Bliss.P.S: I like the new pic on your Blogger profile. Goa, I suppose?
P.P.S: Any hint of gay-ness(sic) in the penultimate line was completely unintentional.
One thing I regret a lot is having missed out on most of the DD Metro shows. We got cable early at home, so I never really watched a lot of Office Office or Sriman Srimati.
@ Murty
Dunno about Bewitched. Maybe it was the time-slot that didn't suit me or something. Or maybe I found it too similar but not as good as Jeanie.
@ Dela
I'm on season 2 in Seinfeld now. It's very enjoyable but I still think I prefer F.R.I.E.N.D.S.
And thanks for your very cool-dude-un-gay comment regarding the pic. Yes, it is Goa. Fort Aguada to be precise.
I'll still add Jacob David Harper to that list!
P.S. I always though Sabrina (the teenage witch) looked cute.
I can still recall the title track of Superhuman... It was quite something, if I recall it right.
@ Arun. Anirudh Arun.
Never really thought of sitcoms as a learning means, but if you say so.

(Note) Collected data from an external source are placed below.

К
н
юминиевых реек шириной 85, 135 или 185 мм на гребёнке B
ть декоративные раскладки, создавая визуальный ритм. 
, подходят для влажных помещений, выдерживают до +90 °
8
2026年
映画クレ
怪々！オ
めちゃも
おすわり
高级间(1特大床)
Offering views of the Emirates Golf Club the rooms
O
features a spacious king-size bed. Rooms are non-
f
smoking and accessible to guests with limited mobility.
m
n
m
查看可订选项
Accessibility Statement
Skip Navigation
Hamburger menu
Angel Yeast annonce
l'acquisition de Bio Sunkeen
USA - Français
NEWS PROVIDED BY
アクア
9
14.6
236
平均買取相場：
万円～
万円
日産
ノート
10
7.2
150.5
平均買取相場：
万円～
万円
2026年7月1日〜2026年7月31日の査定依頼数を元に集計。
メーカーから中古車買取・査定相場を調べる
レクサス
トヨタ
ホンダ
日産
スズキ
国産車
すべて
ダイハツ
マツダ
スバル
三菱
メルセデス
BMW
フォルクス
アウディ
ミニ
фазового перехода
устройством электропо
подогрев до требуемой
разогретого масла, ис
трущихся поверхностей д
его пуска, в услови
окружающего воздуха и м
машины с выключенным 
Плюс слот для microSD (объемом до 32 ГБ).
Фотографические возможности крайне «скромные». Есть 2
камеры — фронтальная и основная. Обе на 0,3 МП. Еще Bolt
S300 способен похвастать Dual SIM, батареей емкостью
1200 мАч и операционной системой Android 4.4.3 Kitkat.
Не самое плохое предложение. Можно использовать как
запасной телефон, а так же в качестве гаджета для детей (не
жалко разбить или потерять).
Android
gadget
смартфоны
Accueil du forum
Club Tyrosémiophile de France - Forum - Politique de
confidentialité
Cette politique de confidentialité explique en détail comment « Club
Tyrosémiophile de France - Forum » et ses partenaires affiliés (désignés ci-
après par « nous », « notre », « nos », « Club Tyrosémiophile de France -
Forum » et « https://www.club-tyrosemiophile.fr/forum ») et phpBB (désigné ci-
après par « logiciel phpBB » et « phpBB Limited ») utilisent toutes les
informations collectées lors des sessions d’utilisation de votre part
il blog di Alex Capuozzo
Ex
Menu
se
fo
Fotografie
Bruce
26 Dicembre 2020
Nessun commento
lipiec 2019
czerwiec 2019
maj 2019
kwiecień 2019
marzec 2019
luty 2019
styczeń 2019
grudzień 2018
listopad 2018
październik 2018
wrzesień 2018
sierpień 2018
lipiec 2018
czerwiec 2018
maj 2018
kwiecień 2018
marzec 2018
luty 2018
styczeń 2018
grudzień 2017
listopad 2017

Didn't know Sabrina was a sitcom- I only read some of the comics.
U've named all my fav shows so there's nothing more to add. Prison-break might just be the only non-sitcom worthy of a mention here, except that it was all downhill from season 2.
I remembered about Sarabhai once the post was almost over.
Was too lazy to include it by then.
This was an awesome post. Exactly what I needed - Blasts from past !!
And movies seriously require commitment. So these days, I watch them in the skiippety mode, in about 15 minutes. Or watch the movie all week long in installments. Either way, there's no beating Messrs. Bing, Stinson, Cartman et al. :D
Oh and I'm sorry to have gone missing for so long from the circuit. At any rate, meesa is back.
Thanks. What's you up to these days?
@ PTV
Welcome back. And pick up your phone, will you. I'm in Noida right now, as I'd told you.